Nationals Member for Mildura Jade Benham this week used State Parliament to launch her attack, then followed up with a scathing column in the Opinion section of Saturday’s Sunraysia Daily and a separate release to all media.
Having said a week ago that she would raise in parliament the ongoing plight of Mildura’s undersized and overburdened emergency department, Ms Benham used a constituency question to claim that the hospital’s budget was in deficit by $23 million and that there had been “a noticeable decline in community confidence” in the health facility.
In her regular Sunraysia Daily column, she then cited a series of quotes, purported to be from unnamed constituents and labelled as “consistent messaging”, to support her claims of public dissatisfaction.
Ms Benham said hospital admissions were down 12 per cent, births down 14 per cent and dialysis treatments down 6 per cent.
She told Sunraysia Daily the hospital’s annual report was the source of the statistics.
According to the reports from the COVID-affected 2021-22 and 2022-23 financial years, there was a 6 per cent decrease year-on-year in renal dialysis treatments.
However, births were down only 7 per cent, falling from 827 to 772, and the number of “people who were admitted to our hospital” was down 11 per cent.

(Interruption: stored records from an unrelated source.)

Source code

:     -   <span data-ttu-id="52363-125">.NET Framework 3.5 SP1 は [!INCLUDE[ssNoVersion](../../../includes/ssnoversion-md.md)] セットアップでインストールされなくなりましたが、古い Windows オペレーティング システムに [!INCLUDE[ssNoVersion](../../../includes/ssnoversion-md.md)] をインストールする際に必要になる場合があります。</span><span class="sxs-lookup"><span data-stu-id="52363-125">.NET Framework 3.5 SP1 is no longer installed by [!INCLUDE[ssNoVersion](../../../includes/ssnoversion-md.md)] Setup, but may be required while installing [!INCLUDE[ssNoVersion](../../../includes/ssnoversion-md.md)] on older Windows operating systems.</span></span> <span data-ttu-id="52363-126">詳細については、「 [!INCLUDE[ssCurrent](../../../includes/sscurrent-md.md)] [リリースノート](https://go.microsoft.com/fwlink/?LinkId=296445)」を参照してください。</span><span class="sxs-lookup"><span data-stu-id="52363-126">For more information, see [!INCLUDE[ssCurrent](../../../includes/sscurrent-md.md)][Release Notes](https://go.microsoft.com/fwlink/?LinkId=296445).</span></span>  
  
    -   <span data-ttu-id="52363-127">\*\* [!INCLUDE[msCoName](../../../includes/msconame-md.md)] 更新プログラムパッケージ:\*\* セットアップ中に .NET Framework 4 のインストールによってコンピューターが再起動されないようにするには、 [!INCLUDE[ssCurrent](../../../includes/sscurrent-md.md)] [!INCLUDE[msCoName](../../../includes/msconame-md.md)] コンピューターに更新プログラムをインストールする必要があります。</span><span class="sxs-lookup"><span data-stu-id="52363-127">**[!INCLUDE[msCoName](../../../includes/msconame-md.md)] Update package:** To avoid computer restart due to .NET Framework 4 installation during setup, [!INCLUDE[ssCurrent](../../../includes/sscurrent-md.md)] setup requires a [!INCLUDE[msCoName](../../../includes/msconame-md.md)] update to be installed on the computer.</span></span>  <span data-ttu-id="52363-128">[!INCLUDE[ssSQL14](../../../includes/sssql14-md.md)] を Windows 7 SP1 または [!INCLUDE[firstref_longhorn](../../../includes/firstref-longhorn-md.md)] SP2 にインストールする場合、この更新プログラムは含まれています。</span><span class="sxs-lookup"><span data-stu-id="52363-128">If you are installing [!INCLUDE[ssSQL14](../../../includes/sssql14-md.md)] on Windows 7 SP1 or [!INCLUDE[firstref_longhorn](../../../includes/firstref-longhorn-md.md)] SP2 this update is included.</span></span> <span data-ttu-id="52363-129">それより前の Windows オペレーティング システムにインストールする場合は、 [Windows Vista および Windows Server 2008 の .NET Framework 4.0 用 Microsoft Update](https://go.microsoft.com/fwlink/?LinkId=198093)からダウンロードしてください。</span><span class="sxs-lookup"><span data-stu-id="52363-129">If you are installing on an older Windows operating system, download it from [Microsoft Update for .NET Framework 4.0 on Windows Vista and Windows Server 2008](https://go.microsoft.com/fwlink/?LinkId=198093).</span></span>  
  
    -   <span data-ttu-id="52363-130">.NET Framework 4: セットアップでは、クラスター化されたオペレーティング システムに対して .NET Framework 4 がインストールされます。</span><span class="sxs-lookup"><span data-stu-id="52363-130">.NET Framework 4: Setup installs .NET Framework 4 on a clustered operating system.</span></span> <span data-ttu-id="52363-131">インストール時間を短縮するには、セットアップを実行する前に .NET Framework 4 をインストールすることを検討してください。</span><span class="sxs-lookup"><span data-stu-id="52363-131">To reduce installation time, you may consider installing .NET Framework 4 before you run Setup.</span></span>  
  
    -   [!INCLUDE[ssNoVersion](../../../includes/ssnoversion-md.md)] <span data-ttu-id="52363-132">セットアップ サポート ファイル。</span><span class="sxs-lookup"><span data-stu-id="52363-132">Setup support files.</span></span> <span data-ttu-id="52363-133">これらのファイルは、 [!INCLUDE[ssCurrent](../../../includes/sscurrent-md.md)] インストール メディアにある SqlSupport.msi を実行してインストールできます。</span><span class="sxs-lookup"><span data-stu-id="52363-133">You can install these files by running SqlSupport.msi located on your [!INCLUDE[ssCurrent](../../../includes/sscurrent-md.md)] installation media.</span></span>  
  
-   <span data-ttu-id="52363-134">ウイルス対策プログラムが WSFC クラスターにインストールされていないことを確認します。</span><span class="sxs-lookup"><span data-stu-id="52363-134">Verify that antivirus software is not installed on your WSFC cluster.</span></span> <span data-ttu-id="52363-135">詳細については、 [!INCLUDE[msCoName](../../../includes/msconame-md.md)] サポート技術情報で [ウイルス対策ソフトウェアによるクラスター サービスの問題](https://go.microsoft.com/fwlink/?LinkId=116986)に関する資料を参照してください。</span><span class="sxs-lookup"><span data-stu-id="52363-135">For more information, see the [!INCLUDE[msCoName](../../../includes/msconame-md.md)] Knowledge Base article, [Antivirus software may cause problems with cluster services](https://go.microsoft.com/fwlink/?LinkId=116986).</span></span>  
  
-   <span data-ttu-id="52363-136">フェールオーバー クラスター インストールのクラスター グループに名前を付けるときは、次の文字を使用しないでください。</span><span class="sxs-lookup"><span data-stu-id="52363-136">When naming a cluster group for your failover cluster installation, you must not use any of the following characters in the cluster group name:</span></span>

Not mentioned by Ms Benham was a 26 per cent increase in specialist outpatient appointments, a 13 per cent increase in emergency-department arrivals, a 14 per cent increase in surgical operations performed, or a 14 per cent increase in oncology and day services treatments.
Ms Benham correctly said there had been “no increase” in ambulance arrivals, which were down 24 last financial year on the 6867 reported in 2021-22.
The annual reports only include data up to June 2023, so contain no information from the past eight months.
Going back two years, births were up 15 per cent, admissions up 24 per cent and dialysis up 22 per cent between 2020-21 and 2022-23.
In her column, she said that “the Mildura Base Public Hospital is willing to give very little away to the public that it serves”, presumably in reference to a recent meeting involving herself, Opposition health spokesperson Georgie Crozier and hospital chief executive Terry Welch, after which she said Mr Welch was “not forthcoming with any data or information that could help our cause”.
A hospital spokesperson said at the time that Mr Welch had been unable to provide confidential information to the two Opposition MPs, who had been referred to the Health Department.
Asked for comment regarding Ms Benham’s latest claims, the hospital also referred Sunraysia Daily to the department.
A department spokesperson said data on which Ms Benham based her deficit claims was “simply a quarterly update”.
“As health services are funded based on predicted activity levels, higher demand can result in temporary deficits for some. When this occurs, we deliver more funding to our health services,” the spokesperson said.
“Across Victoria and post-COVID, there has been an increase in Victorians presenting to emergency departments sicker than they have before. This means patients are staying longer, which has an impact on the wait times in EDs.”